By Ela Newman
Instructor in Developmental Writing and in ESL
University of Texas at Brownsville
newjgea@aol.com
As an EFL learner I appreciate grammar rules. They provide me a kind of comfort. They satisfy my curiosity. They help me achieve accuracy. They even encourage me to experiment. Still, there was a time when one set of rules both puzzled and disheartened me – the rules for the Past Perfect. Those rules I shunned. They got the cold shoulder from me. I avoided them like the plague.
I could deal with the use of the Past Perfect in Reported Speech, Conditionals, and constructions beginning with “I wish...” or “If only….” However, getting my mind around using the Simple Past in place of the Past Perfect in “certain” stylistic contexts was too much for me, and my sense of grammar security became rickety.
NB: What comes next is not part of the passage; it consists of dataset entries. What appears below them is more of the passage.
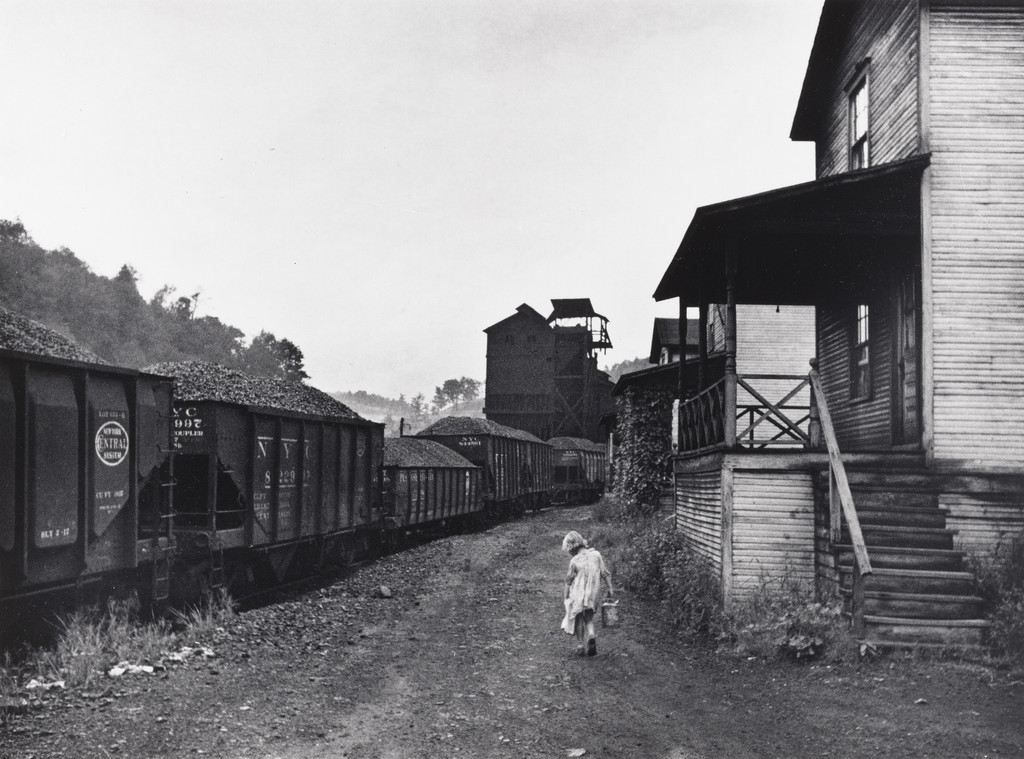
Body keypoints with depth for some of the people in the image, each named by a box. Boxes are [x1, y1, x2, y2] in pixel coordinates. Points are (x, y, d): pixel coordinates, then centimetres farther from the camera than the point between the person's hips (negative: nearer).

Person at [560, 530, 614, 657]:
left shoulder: (574, 561, -13)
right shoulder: (596, 555, -3)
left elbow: (569, 580, -5)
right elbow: (605, 573, -1)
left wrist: (566, 596, 6)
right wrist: (610, 588, 5)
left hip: (578, 593, -3)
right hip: (594, 594, 3)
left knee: (579, 619, 14)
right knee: (589, 618, 19)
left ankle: (582, 646, 16)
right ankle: (591, 635, -7)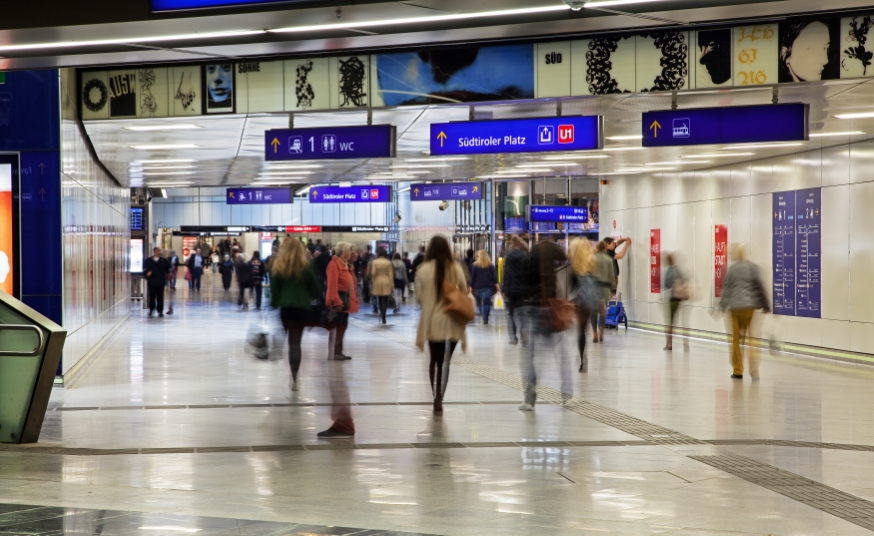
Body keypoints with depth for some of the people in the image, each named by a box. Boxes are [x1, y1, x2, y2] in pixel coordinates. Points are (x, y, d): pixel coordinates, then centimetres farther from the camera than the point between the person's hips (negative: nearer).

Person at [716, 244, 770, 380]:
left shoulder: (732, 268, -4)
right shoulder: (752, 266, 0)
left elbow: (727, 289, -2)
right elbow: (760, 286, 1)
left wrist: (722, 306, 8)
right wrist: (765, 305, 8)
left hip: (735, 307, -1)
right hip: (750, 306, 1)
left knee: (736, 339, 9)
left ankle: (738, 371, 11)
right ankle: (754, 370, -5)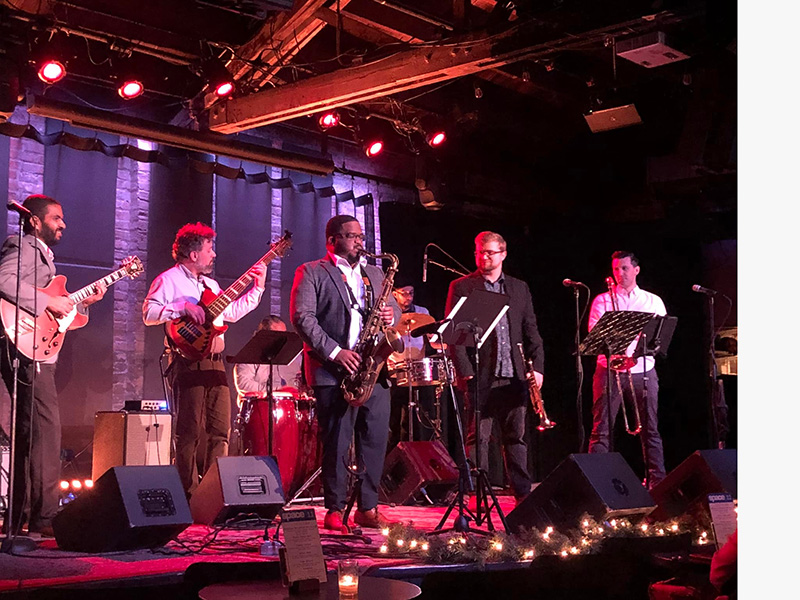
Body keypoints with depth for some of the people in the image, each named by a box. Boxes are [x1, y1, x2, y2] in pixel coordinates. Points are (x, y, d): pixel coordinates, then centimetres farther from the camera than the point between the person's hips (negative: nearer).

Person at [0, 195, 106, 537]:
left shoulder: (42, 253, 26)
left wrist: (83, 301, 14)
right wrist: (48, 302, -21)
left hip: (38, 351, 11)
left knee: (30, 431, 12)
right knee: (46, 426, -15)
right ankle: (44, 517, -16)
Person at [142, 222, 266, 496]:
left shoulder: (210, 284, 25)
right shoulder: (169, 279, -1)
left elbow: (232, 312, 24)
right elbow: (148, 313, -11)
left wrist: (257, 288, 20)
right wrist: (183, 307, -19)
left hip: (214, 361, 8)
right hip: (188, 361, -8)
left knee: (220, 430, 4)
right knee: (189, 431, -7)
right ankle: (189, 494, -3)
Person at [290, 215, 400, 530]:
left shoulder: (375, 274, 21)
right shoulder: (311, 273, 3)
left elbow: (394, 308, 24)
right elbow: (302, 317, -7)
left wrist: (391, 315, -2)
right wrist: (335, 351, -16)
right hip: (333, 371, -5)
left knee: (376, 438, 3)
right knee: (336, 441, -3)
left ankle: (368, 508, 13)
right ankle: (335, 510, 6)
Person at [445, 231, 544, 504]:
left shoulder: (519, 288, 16)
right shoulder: (461, 287, 3)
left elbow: (531, 330, 14)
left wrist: (537, 366, 3)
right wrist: (465, 372, -11)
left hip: (514, 375, 3)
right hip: (480, 376, -3)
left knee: (517, 435, 7)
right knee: (478, 438, -2)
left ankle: (523, 493, 13)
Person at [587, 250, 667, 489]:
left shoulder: (653, 301, 14)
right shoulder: (602, 301, 10)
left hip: (643, 371, 1)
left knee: (650, 428, 2)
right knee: (601, 429, -5)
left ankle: (658, 478, 6)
On top of that, even after I began to find some comfort in perhaps the most definitive purpose for the use of Past Perfect, namely “to show that one action or state happened before another one in the past,” I’d regularly come up with sentences that sounded unnatural. Here’s one example: “I had brushed my teeth and I washed my face.” To my mind, this indicated that the brushing came before the washing, and so the use of the Past Perfect in this context was appropriate and necessary. I questioned my teacher one day, asking “Isn’t that right? Isn’t that what the rule says?” She responded, “Yes, that’s what the rule says, but there’s another rule which says that the Simple Past is typically used to list events that occurred in a sequence.” At that, I sighed.
Clearly, I had a mental block when it came to comprehending the use of the Past Perfect, and even though my teacher would, in an attempt to help us students picture the tense, explain that it referred to a “pre-past” or a “past of the past,” I felt I was just not getting it.
Some time later, I encountered the consoling but unencouraging words of R. A. Owen who states that “the Past Perfect tense is an easy one to become acquainted with, but a difficult one to master,” and further that because in many cases the Past Perfect is used interchangeably with the Simple Past, “the foreigner is left wondering whether the choice of tense in a given context is one of taste, emphasis, meaning, or grammar” (54).
In the end, I got my mind around the nasty Past Perfect.
Realizing now the complexity of it, and remembering my own struggle with it, I’m asking myself the question: What did I need to know as a learner to master that nasty bit of grammar?
- Before I could deal with the whole Past Perfect-Simple Past interchangeability issue, I needed to know what roles the Simple Past played that the Simple Past did not.
- I needed to know from the beginning when I must use the Past Perfect, rather than when I may use the Past Perfect.
If I was typical in this, it may make good sense for us to begin teaching the use of the Past Perfect by focusing on contexts in which its use modifies the meaning of a message. In some contexts, the use of the Past Perfect in place of the Simple Past genuinely alters the meaning of the message. Here students can feel a greater impact of the Past Perfect.
We arrived and she had left.
(Compare: We arrived and she left.)
His friends called with his alibi, but the police had hauled him away.
(Compare: His friends called with his alibi, but the police hauled him away.)
Although I had lived in China, I spoke very little Chinese.
(Compare: Although I lived in China, I spoke very little Chinese.)
I have the impression that once students get a feel for the semantic influence of the Past Perfect, they find it much easier to accept the interchangeability of the Past Perfect and the Simple Past (as in sentences containing subordinate clauses beginning with “before” or “after”). It seems to me that it’s crucial that students get a feel for the “weight” of the Past Perfect. Introducing students to the Past Perfect by way of contexts in which it modifies the meanings of messages seems a reasonable way to foster in them a feel for that influence.
I’m planning to share my favorite activity for teaching the Past Perfect in my next blog. I would love to hear about activities you’ve used to teach this tense.
Owen, R.A. (1967). Past Perfect and Simple Past. ELT Journal, 22/1, 54-59.